Half Time in India
In personal emails friends ask me more frequently what I feel, think and if I would like to stay in India. I want to try to put my feelings, thoughts and experiences onto paper.
I am still here! My largest fear was not to be up to this journey. The best is that I am even feeling good here. I am enjoying having left Germany behind and so am free and open for the new and unknown. I am not lacking new impressions and feelings. I am often just amazed about life in India. But I miss "Schnitzel", Italian spices and cheese! It is just as impossible to understand India as to describe it.
When I was reading up on India, one thing a came across many times: Either you love India and always come back or you hate the country. In between there does not seem to be anything. I will come again!

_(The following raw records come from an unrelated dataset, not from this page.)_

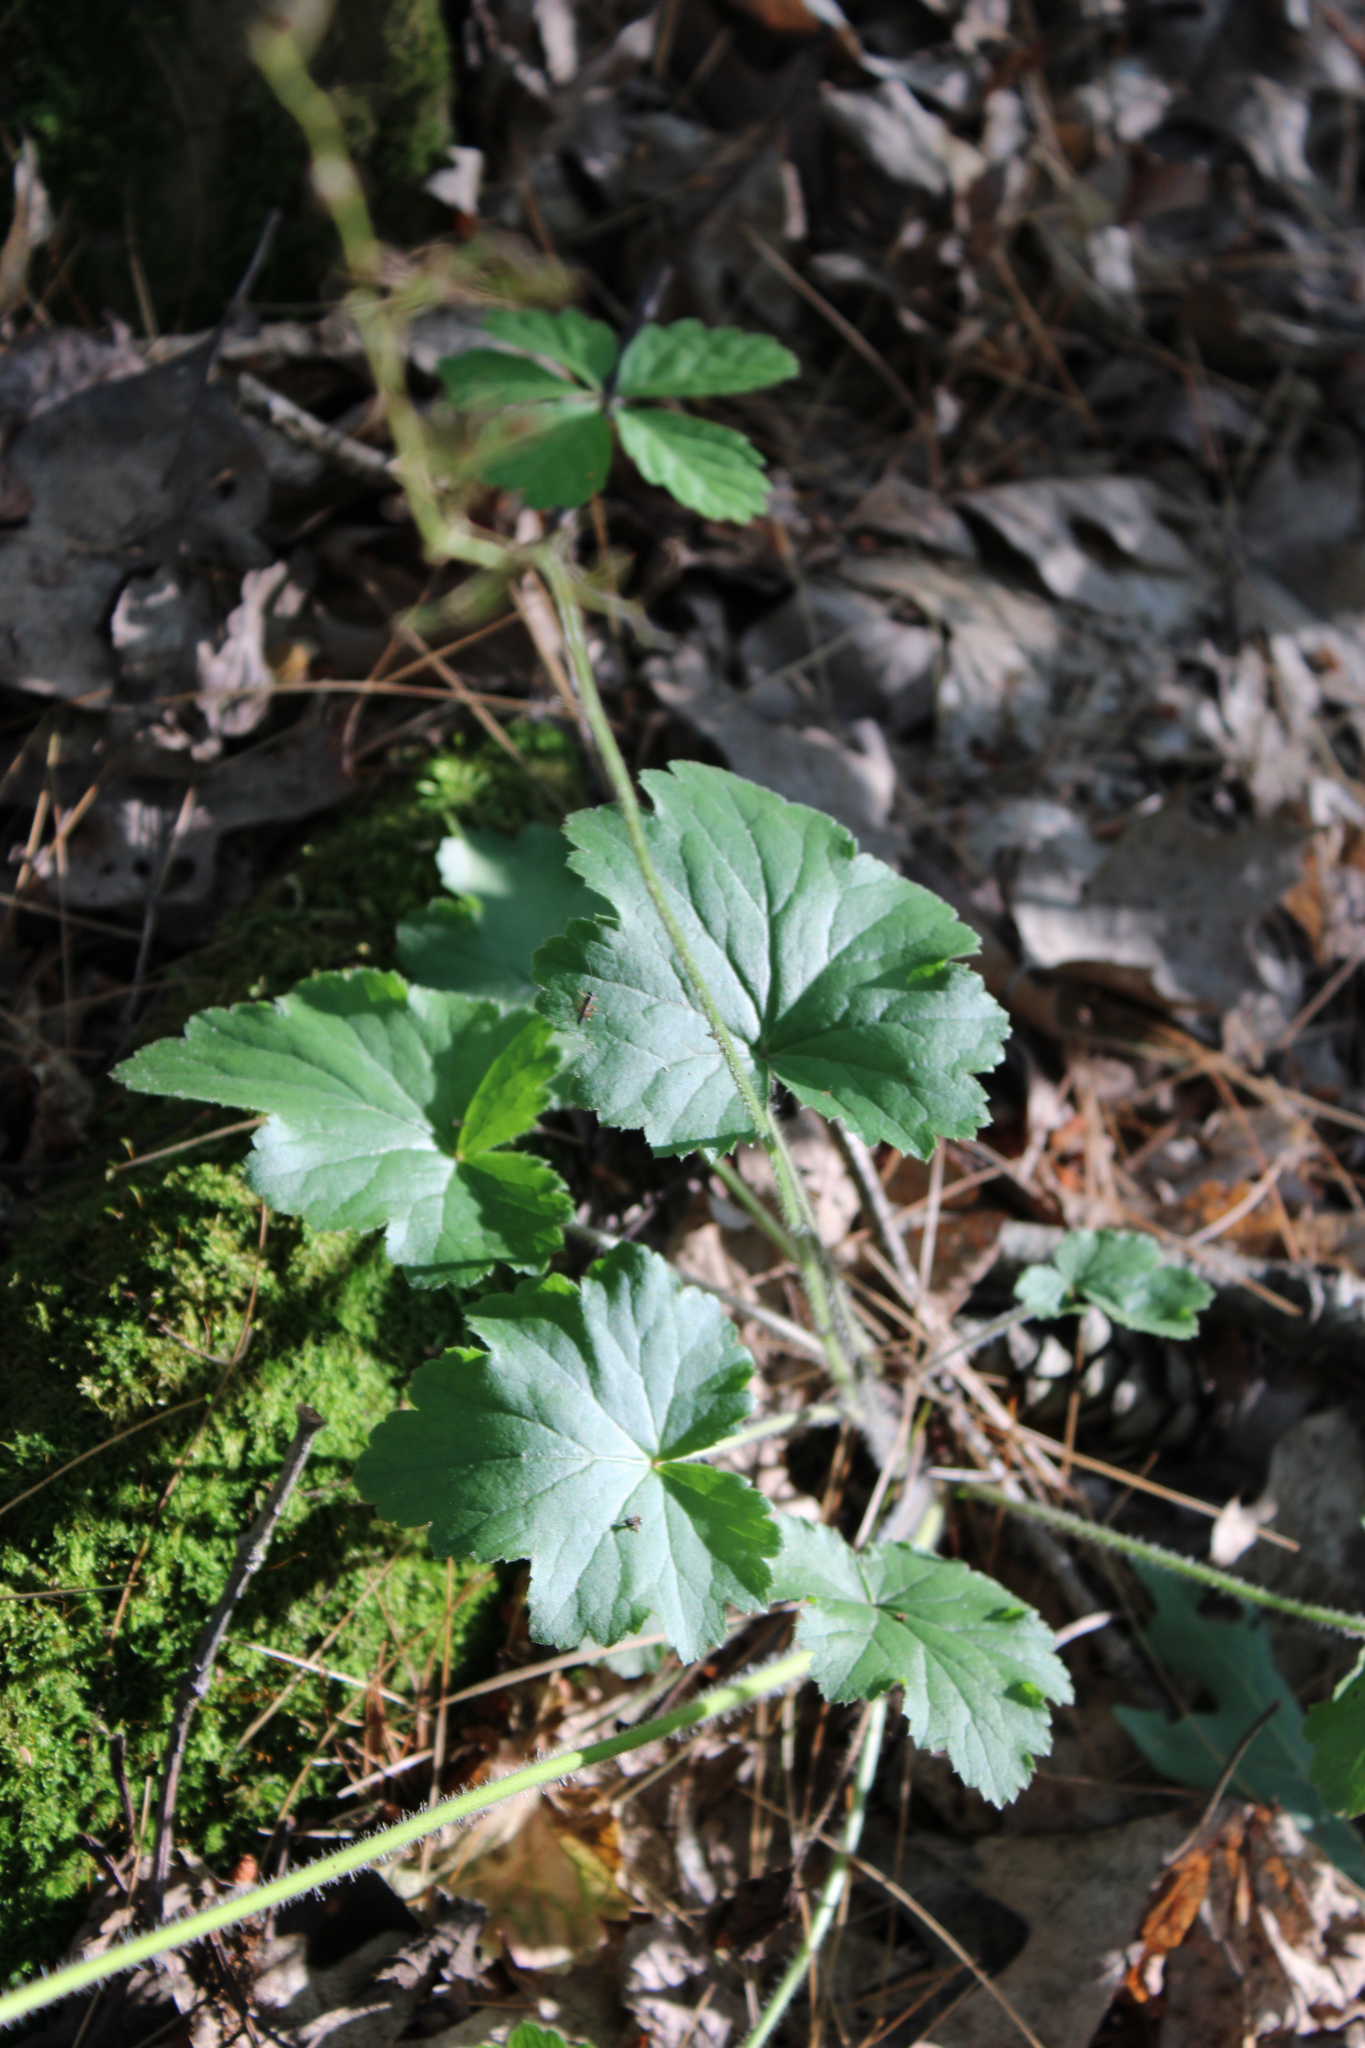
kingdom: Plantae
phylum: Tracheophyta
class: Magnoliopsida
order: Saxifragales
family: Saxifragaceae
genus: Heuchera
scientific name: Heuchera richardsonii
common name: Richardson's alumroot
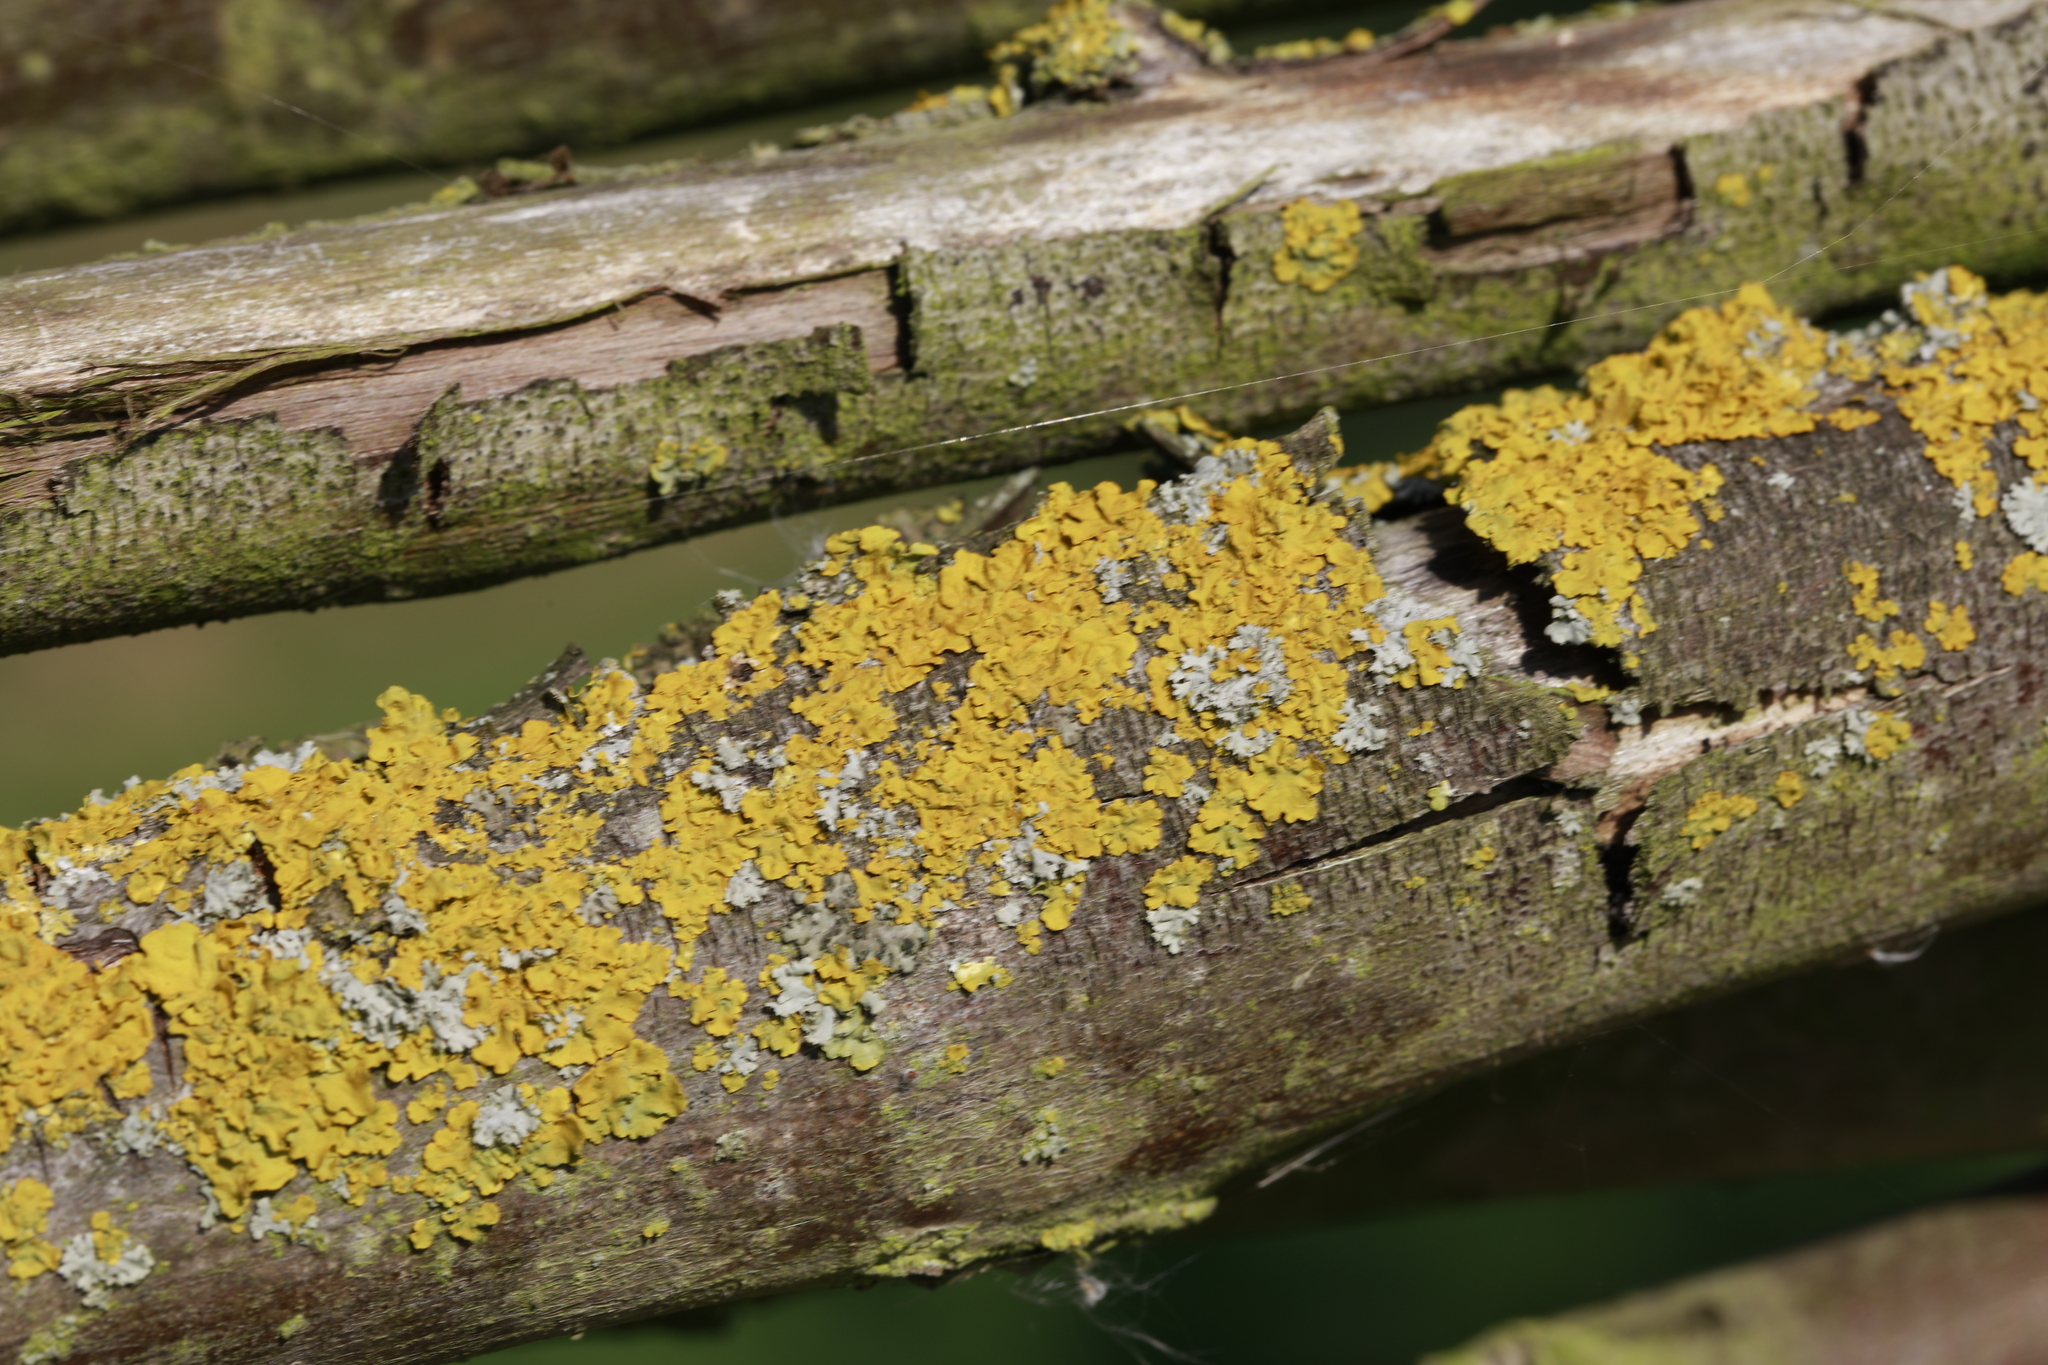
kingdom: Fungi
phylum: Ascomycota
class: Lecanoromycetes
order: Teloschistales
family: Teloschistaceae
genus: Xanthoria
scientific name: Xanthoria parietina
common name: Common orange lichen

I experience India as country of contrasts. Contrasts in many aspects: Poor and rich close together, in Santiniketan university professors live next to farmers who can neither read or write. In the cities a life like in the west is possible and in the country there is neither power, nor sufficient schools... Perhaps these strong contrasts make India bearable.
In India you can feel and see spirituality, in a way I have not experience it in the west. The devotion of people to their faith has affected me deeply. Buddhist monks in Ladakh, Hindus bathing in the Ganga, and Christian nuns in the mission hospital in Belatanr.
To travel at the side of a man like Elias, with big dreams, it is not always easy. On the one hand I am generaly satisfied with less, on the other hand I cannot share his dream. The reason for this is that I do not see a feasable possibility for me to make it come true. I do not want to live my life in India. That however is my approach.
Elias can dream his dream without knowing how it is to be carried out. It is and remains Elias' dream. This is also the reason why I can be more relaxed. Elias is the driving strength. To let myself be dragged along corresponds more to my mentality and my character.
Conflicts develop when Elias feels slowed down by me. Of course I did not want that, but it is a tight rope walk. Should it seem that I am not motivated, I must say that this is not the case! I stand behind some projects here in Santiniketan and would also like to support them.
Building up a hospital however is a couple of sizes to big for me.